Document text:
==*==

1988 110 v4 overheating

seven_magnum

Petty Officer 2nd Class
Joined
Oct 4, 2011
Messages
127
It's been a while but I'm back!

I need some help with a boat I have always wanted, and finally was able to buy. She's wearing twin evinrude 110's, model numbers E110TXCCA.

It sat for two years, but had been running prior to that point. So I decided to do some maintenance before getting it in the water. I changed both impeller/water pumps, gear lube, spark plugs, fresh gas. I also have an original OMC service manual on the way. Should be here on Friday.

Both motors fire right up, but the port side is giving me some issues. On muffs, it ran about 5 minutes, strong telltale stream, lots of water out the prop then I got an overheat alarm. With the amount of water its pumping and the new impeller I'm positive that isn't the problem.

I did notice once I ran the starboard engine, the exhaust cover stays cold to the touch. The port did not. Also, the starboard engine has a little water exiting the prop, but a ton of water coming out vents at the top rear of the cavitation plate. The overheating port had none. It seems to me this is where the water that cools the motor should exit, and I'm not getting flow through the engine.

After some reading I am now thinking thermostats, diverters, poppet valves should be addressed and while I'm in there check for any debris that would impeade any water flow or bleeding of air. It seems there are some common issues with these motors involving those parts.

I want to do both motors while I'm at it, so I believe that's 8 thermostats, 8 diverters, 8 poppets and springs?, 4 head gaskets. Finding these parts is a pain, but it seems most everything is available I just cant find it in the exploded views.

Is there any gaskets i will need besides head gaskets? I'm trying to get an order together ahead of time so i can knock it out and get on the water.

==*==

Record excerpts:
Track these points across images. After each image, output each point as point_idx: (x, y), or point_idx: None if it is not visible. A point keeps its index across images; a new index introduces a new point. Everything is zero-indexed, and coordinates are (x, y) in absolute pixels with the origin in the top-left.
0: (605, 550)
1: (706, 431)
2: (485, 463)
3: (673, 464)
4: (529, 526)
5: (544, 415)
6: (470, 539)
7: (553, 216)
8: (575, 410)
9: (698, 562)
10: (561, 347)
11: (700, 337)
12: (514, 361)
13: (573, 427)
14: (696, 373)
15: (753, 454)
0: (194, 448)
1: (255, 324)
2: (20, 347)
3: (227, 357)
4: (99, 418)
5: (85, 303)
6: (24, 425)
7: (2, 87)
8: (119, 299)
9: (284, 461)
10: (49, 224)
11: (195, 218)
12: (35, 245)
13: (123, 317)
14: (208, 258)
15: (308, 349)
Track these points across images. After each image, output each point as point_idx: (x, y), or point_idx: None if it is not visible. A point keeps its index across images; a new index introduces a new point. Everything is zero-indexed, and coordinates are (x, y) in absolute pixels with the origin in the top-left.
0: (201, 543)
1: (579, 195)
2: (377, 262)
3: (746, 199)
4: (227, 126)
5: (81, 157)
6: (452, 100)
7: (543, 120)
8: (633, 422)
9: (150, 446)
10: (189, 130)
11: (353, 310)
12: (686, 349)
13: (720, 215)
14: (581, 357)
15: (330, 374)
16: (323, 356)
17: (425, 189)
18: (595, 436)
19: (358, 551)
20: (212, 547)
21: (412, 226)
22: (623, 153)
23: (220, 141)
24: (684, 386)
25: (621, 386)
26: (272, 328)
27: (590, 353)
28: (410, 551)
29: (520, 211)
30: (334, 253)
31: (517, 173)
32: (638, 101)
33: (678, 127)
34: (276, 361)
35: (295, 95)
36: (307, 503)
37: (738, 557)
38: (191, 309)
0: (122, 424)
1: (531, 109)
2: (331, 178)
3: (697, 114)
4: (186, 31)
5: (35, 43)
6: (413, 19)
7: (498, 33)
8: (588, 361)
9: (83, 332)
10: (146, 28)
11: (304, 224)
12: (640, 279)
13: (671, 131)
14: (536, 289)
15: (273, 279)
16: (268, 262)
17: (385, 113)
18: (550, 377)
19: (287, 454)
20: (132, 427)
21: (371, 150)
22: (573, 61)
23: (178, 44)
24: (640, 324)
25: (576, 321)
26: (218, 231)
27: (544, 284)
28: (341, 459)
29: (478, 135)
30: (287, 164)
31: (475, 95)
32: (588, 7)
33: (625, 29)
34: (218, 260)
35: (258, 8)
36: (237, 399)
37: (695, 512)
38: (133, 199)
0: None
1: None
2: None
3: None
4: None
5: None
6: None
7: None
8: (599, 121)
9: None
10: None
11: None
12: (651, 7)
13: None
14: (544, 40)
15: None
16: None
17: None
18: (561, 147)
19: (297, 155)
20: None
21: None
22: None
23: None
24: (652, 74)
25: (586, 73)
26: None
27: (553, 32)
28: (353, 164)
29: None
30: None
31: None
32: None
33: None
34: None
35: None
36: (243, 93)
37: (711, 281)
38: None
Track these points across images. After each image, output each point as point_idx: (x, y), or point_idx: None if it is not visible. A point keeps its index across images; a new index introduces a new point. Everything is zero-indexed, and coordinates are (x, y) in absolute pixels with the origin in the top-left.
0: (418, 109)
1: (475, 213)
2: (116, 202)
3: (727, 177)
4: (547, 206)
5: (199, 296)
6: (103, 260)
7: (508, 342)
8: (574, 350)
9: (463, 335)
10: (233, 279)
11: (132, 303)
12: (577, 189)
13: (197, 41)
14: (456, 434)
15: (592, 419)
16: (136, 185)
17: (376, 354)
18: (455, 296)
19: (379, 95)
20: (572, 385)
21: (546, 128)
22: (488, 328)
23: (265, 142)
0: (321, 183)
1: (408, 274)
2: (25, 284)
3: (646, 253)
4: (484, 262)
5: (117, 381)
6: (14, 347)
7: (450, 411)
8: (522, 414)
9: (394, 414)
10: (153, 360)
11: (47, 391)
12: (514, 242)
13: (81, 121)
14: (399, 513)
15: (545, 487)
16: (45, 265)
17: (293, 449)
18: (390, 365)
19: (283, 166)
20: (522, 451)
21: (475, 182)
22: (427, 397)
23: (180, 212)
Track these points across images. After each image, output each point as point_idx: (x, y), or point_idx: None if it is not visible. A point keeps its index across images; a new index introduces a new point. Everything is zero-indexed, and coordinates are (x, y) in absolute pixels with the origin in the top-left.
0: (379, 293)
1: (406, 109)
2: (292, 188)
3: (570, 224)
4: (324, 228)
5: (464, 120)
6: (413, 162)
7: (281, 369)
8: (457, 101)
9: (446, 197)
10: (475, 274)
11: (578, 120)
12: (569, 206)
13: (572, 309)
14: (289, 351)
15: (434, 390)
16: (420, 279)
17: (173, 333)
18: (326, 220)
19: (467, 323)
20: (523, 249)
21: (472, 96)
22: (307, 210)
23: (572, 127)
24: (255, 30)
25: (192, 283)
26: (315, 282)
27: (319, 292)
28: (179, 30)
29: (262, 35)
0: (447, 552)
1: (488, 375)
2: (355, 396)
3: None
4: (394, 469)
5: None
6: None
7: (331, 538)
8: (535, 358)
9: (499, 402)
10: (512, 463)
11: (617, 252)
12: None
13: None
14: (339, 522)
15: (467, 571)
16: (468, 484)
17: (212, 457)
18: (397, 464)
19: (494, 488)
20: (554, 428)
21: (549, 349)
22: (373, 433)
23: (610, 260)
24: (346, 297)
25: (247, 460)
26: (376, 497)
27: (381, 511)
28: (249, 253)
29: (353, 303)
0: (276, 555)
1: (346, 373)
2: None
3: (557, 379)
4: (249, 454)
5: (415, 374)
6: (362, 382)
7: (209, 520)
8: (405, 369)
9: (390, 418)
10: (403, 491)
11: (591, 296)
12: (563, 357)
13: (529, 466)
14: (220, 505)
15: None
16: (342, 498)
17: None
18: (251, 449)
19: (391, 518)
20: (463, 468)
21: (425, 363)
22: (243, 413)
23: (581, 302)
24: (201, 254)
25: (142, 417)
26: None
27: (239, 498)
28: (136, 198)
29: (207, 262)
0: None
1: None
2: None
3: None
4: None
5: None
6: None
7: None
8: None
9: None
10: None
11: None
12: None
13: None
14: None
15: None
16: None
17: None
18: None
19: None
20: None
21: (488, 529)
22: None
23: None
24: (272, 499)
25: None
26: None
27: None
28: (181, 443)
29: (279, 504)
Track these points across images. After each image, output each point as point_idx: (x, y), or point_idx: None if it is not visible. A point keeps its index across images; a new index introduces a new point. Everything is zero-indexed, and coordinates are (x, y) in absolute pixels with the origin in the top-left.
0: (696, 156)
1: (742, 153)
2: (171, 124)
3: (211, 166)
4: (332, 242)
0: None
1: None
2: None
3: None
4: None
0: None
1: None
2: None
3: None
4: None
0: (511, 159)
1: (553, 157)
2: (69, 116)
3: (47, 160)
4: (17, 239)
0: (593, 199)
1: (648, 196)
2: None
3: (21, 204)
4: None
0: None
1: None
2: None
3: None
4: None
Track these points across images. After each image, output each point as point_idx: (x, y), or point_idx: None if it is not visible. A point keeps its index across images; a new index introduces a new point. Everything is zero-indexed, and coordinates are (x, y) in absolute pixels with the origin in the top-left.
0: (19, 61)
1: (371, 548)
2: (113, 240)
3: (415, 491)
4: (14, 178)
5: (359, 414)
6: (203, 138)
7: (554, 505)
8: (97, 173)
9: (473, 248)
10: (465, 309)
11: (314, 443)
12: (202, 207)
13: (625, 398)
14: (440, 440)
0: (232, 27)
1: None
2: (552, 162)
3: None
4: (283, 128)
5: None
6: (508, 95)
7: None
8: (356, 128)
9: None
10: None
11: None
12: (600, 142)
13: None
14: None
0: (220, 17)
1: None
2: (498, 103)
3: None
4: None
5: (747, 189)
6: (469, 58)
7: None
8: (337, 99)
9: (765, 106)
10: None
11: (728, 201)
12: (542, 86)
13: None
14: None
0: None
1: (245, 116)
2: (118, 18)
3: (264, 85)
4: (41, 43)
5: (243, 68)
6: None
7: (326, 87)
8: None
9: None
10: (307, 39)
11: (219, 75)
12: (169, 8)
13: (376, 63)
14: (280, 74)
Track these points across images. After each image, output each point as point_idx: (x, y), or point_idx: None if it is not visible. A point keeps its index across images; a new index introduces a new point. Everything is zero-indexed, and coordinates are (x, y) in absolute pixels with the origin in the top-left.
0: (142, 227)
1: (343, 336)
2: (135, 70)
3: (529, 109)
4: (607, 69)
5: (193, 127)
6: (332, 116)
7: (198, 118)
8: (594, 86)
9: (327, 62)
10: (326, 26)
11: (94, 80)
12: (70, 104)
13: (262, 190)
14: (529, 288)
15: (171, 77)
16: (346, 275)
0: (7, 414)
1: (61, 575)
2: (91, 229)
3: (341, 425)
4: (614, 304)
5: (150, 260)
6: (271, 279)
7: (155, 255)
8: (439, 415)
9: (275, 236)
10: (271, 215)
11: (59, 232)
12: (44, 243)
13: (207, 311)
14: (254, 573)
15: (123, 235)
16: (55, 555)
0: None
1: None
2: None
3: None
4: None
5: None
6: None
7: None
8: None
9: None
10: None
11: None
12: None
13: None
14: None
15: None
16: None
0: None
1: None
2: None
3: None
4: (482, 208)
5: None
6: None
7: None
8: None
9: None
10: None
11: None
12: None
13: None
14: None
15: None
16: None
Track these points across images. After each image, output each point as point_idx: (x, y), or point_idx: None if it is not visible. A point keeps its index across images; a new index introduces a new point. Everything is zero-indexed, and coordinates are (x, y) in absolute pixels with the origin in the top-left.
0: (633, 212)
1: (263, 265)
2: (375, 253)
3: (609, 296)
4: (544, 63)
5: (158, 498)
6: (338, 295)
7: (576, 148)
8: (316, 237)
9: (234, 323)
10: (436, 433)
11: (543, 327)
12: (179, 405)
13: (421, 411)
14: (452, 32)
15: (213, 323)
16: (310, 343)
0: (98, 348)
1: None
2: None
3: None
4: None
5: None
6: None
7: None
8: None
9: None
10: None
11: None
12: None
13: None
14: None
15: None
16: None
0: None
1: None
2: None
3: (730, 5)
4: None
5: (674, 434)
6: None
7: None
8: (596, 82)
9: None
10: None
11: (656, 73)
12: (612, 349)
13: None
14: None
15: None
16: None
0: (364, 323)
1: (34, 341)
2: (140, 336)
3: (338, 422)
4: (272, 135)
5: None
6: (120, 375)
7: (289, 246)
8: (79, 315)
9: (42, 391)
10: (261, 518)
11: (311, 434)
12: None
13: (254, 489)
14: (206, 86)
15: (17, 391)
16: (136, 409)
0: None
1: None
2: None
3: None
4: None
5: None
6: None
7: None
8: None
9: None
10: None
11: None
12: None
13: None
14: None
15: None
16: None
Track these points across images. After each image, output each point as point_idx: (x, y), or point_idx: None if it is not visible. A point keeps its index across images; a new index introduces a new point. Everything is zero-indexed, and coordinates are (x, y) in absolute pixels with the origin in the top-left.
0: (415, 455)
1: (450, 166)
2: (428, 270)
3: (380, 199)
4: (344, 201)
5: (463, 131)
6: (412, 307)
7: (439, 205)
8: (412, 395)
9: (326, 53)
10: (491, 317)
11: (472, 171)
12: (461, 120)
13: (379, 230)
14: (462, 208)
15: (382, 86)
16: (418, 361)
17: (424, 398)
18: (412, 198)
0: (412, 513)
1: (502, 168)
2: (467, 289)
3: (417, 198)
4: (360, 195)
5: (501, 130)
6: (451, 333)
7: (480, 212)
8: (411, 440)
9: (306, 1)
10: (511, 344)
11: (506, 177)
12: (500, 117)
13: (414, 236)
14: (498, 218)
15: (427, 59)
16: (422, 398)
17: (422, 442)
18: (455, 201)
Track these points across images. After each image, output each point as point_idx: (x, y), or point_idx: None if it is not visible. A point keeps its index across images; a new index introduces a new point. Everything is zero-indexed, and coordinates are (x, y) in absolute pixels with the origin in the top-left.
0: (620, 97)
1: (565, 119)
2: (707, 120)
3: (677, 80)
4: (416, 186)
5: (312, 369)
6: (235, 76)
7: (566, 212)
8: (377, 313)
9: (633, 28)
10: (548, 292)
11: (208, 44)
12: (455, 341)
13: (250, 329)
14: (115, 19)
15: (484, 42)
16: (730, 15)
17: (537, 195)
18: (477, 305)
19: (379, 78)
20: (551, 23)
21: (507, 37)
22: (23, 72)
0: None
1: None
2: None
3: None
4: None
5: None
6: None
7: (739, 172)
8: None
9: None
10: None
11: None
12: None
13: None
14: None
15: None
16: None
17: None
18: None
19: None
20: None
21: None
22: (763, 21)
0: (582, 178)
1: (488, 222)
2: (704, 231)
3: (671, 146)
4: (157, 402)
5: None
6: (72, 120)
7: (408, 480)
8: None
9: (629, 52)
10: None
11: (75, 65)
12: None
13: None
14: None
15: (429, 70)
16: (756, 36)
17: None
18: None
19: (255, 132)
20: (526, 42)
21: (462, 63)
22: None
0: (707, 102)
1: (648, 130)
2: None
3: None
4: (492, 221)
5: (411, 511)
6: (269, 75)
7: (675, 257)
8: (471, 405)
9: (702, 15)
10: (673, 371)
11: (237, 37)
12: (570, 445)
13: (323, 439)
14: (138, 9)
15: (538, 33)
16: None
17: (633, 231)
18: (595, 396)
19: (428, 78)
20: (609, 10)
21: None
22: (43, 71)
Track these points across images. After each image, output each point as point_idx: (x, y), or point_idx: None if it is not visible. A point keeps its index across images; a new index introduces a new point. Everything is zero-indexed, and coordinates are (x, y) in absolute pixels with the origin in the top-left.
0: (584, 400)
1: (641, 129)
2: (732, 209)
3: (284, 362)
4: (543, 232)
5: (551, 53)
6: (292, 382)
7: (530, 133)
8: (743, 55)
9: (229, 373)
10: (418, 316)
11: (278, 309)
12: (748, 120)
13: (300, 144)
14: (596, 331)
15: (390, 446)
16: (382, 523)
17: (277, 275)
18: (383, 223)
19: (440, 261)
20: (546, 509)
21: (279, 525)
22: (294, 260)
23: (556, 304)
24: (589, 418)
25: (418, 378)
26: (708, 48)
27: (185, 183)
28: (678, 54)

==*==

Aim: From the forum post about the overheating outboard, write out the passage from "I need some" to "isn't the problem." word for word. The material has nothing to do with the forum post.

Answer for this exercise:
I need some help with a boat I have always wanted, and finally was able to buy. She's wearing twin evinrude 110's, model numbers E110TXCCA.

It sat for two years, but had been running prior to that point. So I decided to do some maintenance before getting it in the water. I changed both impeller/water pumps, gear lube, spark plugs, fresh gas. I also have an original OMC service manual on the way. Should be here on Friday.

Both motors fire right up, but the port side is giving me some issues. On muffs, it ran about 5 minutes, strong telltale stream, lots of water out the prop then I got an overheat alarm. With the amount of water its pumping and the new impeller I'm positive that isn't the problem.